What you are asked to do: Given the records below, pull every line with the word "επιλογές" into the answer.

Input:

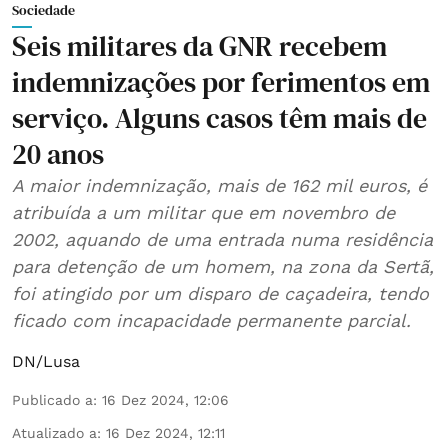
Sociedade
Seis militares da GNR recebem
indemnizações por ferimentos em
serviço. Alguns casos têm mais de
20 anos
A maior indemnização, mais de 162 mil euros, é
atribuída a um militar que em novembro de
2002, aquando de uma entrada numa residência
para detenção de um homem, na zona da Sertã,
foi atingido por um disparo de caçadeira, tendo
ficado com incapacidade permanente parcial.
DN/Lusa
Publicado a
:
16 Dez 2024, 12:06
Atualizado a
:
16 Dez 2024, 12:11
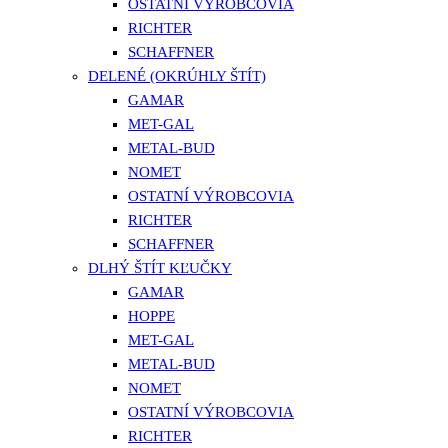
OSTATNÍ VÝROBCOVIA
RICHTER
SCHAFFNER
DELENÉ (OKRÚHLY ŠTÍT)
GAMAR
MET-GAL
METAL-BUD
NOMET
OSTATNÍ VÝROBCOVIA
RICHTER
SCHAFFNER
DLHÝ ŠTÍT KĽUČKY
GAMAR
HOPPE
MET-GAL
METAL-BUD
NOMET
OSTATNÍ VÝROBCOVIA
RICHTER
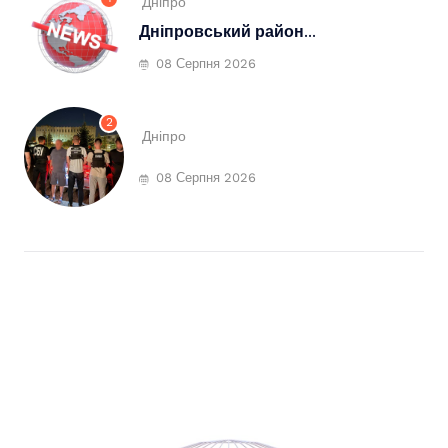
Дніпро
Дніпровський район...
08 Серпня 2026
2
Дніпро
08 Серпня 2026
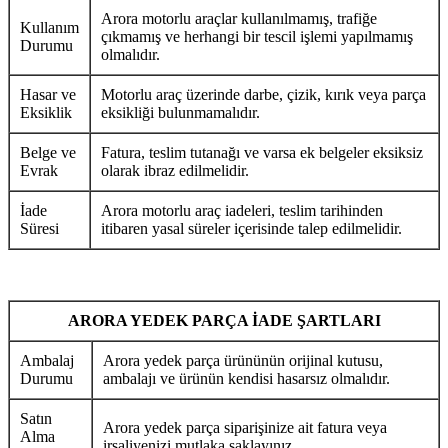
Arora motorlu araçlar kullanılmamış, trafiğe
Kullanım
çıkmamış ve herhangi bir tescil işlemi yapılmamış
Durumu
olmalıdır.
Hasar ve
Motorlu araç üzerinde darbe, çizik, kırık veya parça
Eksiklik
eksikliği bulunmamalıdır.
Belge ve
Fatura, teslim tutanağı ve varsa ek belgeler eksiksiz
Evrak
olarak ibraz edilmelidir.
İade
Arora motorlu araç iadeleri, teslim tarihinden
Süresi
itibaren yasal süreler içerisinde talep edilmelidir.
ARORA YEDEK PARÇA İADE ŞARTLARI
Ambalaj
Arora yedek parça ürününün orijinal kutusu,
Durumu
ambalajı ve ürünün kendisi hasarsız olmalıdır.
Satın
Arora yedek parça siparişinize ait fatura veya
Alma
irsaliyenizi mutlaka saklayınız.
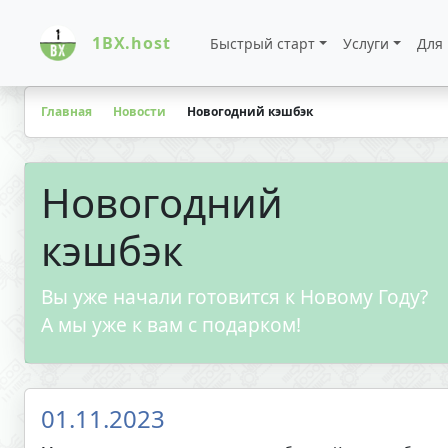
1BX.host
Быстрый старт
Услуги
Для
Главная
Новости
Новогодний кэшбэк
Новогодний
кэшбэк
Вы уже начали готовится к Новому Году?
А мы уже к вам с подарком!
01.11.2023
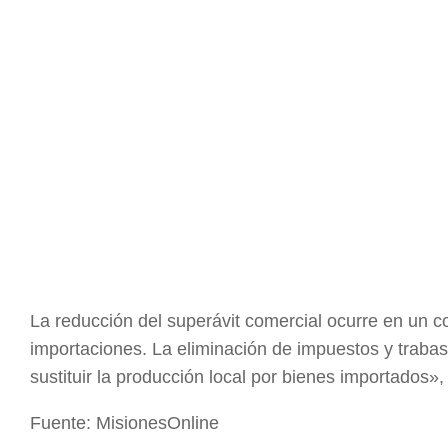
La reducción del superávit comercial ocurre en un c
importaciones. La eliminación de impuestos y trabas
sustituir la producción local por bienes importados»,
Fuente: MisionesOnline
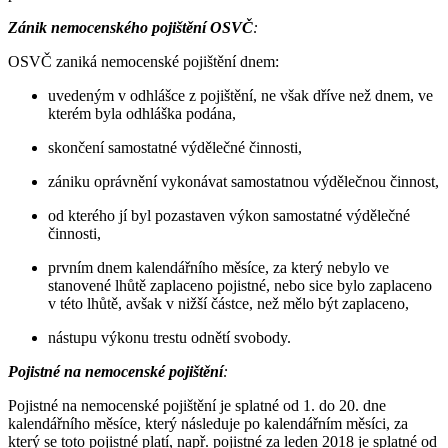
Zánik nemocenského pojištění OSVČ
:
OSVČ zaniká nemocenské pojištění dnem:
uvedeným v odhlášce z pojištění, ne však dříve než dnem, ve
kterém byla odhláška podána,
skončení samostatné výdělečné činnosti,
zániku oprávnění vykonávat samostatnou výdělečnou činnost,
od kterého jí byl pozastaven výkon samostatné výdělečné
činnosti,
prvním dnem kalendářního měsíce, za který nebylo ve
stanovené lhůtě zaplaceno pojistné, nebo sice bylo zaplaceno
v této lhůtě, avšak v nižší částce, než mělo být zaplaceno,
nástupu výkonu trestu odnětí svobody.
Pojistné na nemocenské pojištění
:
Pojistné na nemocenské pojištění je splatné od 1. do 20. dne
kalendářního měsíce, který následuje po kalendářním měsíci, za
který se toto pojistné platí, např. pojistné za leden 2018 je splatné od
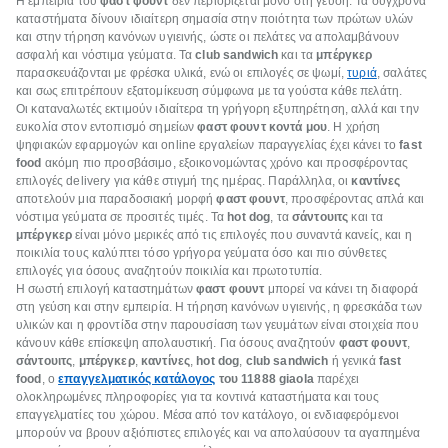
Η εμπειρία του
φαστ φουντ
δεν περιορίζεται μόνο στη γεύση. Τα σύγχρονα
καταστήματα δίνουν ιδιαίτερη σημασία στην ποιότητα των πρώτων υλών
και στην τήρηση κανόνων υγιεινής, ώστε οι πελάτες να απολαμβάνουν
ασφαλή και νόστιμα γεύματα. Τα
club sandwich
και τα
μπέργκερ
παρασκευάζονται με φρέσκα υλικά, ενώ οι επιλογές σε ψωμί,
τυριά
, σαλάτες
και σως επιτρέπουν εξατομίκευση σύμφωνα με τα γούστα κάθε πελάτη.
Οι καταναλωτές εκτιμούν ιδιαίτερα τη γρήγορη εξυπηρέτηση, αλλά και την
ευκολία στον εντοπισμό σημείων
φαστ φουντ κοντά μου
. Η χρήση
ψηφιακών εφαρμογών και online εργαλείων παραγγελίας έχει κάνει το
fast
food
ακόμη πιο προσβάσιμο, εξοικονομώντας χρόνο και προσφέροντας
επιλογές delivery για κάθε στιγμή της ημέρας. Παράλληλα, οι
καντίνες
αποτελούν μια παραδοσιακή μορφή
φαστ φουντ
, προσφέροντας απλά και
νόστιμα γεύματα σε προσιτές τιμές. Τα
hot dog
, τα
σάντουιτς
και τα
μπέργκερ
είναι μόνο μερικές από τις επιλογές που συναντά κανείς, και η
ποικιλία τους καλύπτει τόσο γρήγορα γεύματα όσο και πιο σύνθετες
επιλογές για όσους αναζητούν ποικιλία και πρωτοτυπία.
Η σωστή επιλογή καταστημάτων
φαστ φουντ
μπορεί να κάνει τη διαφορά
στη γεύση και στην εμπειρία. Η τήρηση κανόνων υγιεινής, η φρεσκάδα των
υλικών και η φροντίδα στην παρουσίαση των γευμάτων είναι στοιχεία που
κάνουν κάθε επίσκεψη απολαυστική. Για όσους αναζητούν
φαστ φουντ
,
σάντουιτς
,
μπέργκερ
,
καντίνες
,
hot dog
,
club sandwich
ή γενικά
fast
food
, ο
επαγγελματικός κατάλογος
του
11888 giaola
παρέχει
ολοκληρωμένες πληροφορίες για τα κοντινά καταστήματα και τους
επαγγελματίες του χώρου. Μέσα από τον κατάλογο, οι ενδιαφερόμενοι
μπορούν να βρουν αξιόπιστες επιλογές και να απολαύσουν τα αγαπημένα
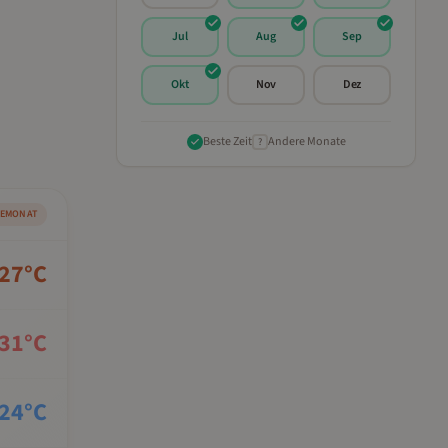
Jul
Aug
Sep
Okt
Nov
Dez
Beste Zeit
Andere Monate
?
SEMONAT
27
°C
31
°C
24
°C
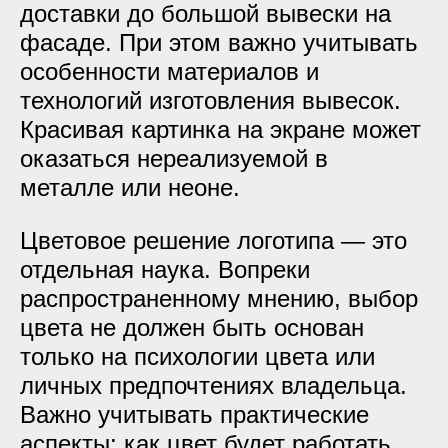
доставки до большой вывески на
фасаде. При этом важно учитывать
особенности материалов и
технологий изготовления вывесок.
Красивая картинка на экране может
оказаться нереализуемой в
металле или неоне.
Цветовое решение логотипа — это
отдельная наука. Вопреки
распространенному мнению, выбор
цвета не должен быть основан
только на психологии цвета или
личных предпочтениях владельца.
Важно учитывать практические
аспекты: как цвет будет работать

Written answer:
παρασκευάζονται με φρέσκα υλικά, ενώ οι επιλογές σε ψωμί,
επιλογές delivery για κάθε στιγμή της ημέρας. Παράλληλα, οι
είναι μόνο μερικές από τις επιλογές που συναντά κανείς, και η
επιλογές για όσους αναζητούν ποικιλία και πρωτοτυπία.
μπορούν να βρουν αξιόπιστες επιλογές και να απολαύσουν τα αγαπημένα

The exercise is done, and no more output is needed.